Document passage:
4. One may ask whether the effort to quantify is a theoretical divertissement with no practical value. To be sure, the concern is theoretical, but as Alfred North Whitehead once remarked, "[i]t is no paradox to say that in our most theoretical moods we may be nearest to our most practical applications," quoted in I. Good, Probability and the Weighing of Evidence 31 (1950). Explicating a quantitative measure in the context of a clear theory of probative value can be of assistance in thinking about evidence even if the quantification is not an explicit part of courtroom practice. See Lempert, supra note 2. The effort is also essential to devising an intelligent rule governing the forensic presentation of statistical analyses. See Kaye, Is Proof of Statistical Significance Relevant? 61 Wash. L. Rev. 1333 (1986); Kaye, Hypothesis Testing in the Courtroom, in Contributions to the Theory and Applications of Statistics 331 (A. Gelfand ed., 1987).
5. In Kaye, Do We Need a Calculus of Weight to Understand Proof Beyond a Reasonable Doubt?, 66 B.U. L. Rev. 675, 679-61 (1986), I distinguish between the jth item of evidence Ej and the event Ej of its introduction in court. In this comment, I shall simply write E, leaving it to the context to indicate the applicable meaning.
6. McCormick on Evidence § 185 (E. Cleary 3d ed. 1984).
7. For a previous description of likelihood theory in a legal context, see Kaye, Book Review, 80 Mich. L. Rev. 833 (1982). A leading philosophically oriented treatment is A. Edwards, Likelihood (1972).
8. Notice that unlike probabilities, likelihoods need not lie between zero and one.
9. Notice the underlying assumption that S is more likely to be true if the evidence E is more likely to arise under S than under SC. That L(S;E) > L(SC;E) does not imply that S is true. The evidence E can appear even if S is false. It is simply less likely to appear under SC than under S.

Exercise instructions: In the evidence notes above, why doesn't L(S;E) > L(SC;E) establish that S is true? Answer in one to three sentences.

Dataset excerpts:
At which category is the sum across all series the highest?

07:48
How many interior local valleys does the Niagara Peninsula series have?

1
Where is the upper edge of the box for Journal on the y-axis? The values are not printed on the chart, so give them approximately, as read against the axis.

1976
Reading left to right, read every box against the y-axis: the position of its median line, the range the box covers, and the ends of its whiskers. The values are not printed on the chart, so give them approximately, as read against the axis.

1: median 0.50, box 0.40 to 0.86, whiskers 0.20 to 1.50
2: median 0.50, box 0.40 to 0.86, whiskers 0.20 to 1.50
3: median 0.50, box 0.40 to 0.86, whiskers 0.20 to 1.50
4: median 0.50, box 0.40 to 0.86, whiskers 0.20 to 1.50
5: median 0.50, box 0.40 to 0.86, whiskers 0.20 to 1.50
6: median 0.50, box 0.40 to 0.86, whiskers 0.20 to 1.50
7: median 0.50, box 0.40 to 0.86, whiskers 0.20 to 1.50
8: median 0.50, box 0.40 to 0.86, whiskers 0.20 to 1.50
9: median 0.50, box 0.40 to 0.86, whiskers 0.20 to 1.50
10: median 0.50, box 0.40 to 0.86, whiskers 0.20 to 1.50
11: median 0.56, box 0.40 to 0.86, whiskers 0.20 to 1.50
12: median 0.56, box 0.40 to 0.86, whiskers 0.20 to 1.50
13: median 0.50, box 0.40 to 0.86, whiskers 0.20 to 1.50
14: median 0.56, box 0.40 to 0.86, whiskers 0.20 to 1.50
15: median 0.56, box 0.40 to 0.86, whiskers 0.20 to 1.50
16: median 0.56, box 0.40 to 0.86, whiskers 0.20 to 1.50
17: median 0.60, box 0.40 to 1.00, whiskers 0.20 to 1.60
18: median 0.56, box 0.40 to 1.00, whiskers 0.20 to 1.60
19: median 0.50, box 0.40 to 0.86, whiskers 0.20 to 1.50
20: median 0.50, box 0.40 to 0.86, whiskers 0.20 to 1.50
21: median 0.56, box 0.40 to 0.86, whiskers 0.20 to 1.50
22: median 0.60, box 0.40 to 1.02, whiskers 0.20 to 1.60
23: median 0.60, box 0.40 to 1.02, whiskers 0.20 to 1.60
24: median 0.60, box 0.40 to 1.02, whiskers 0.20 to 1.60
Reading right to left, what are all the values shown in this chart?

Response: The evidence E can appear even if S is false. The inequality means only that E is less likely to appear under SC than under S.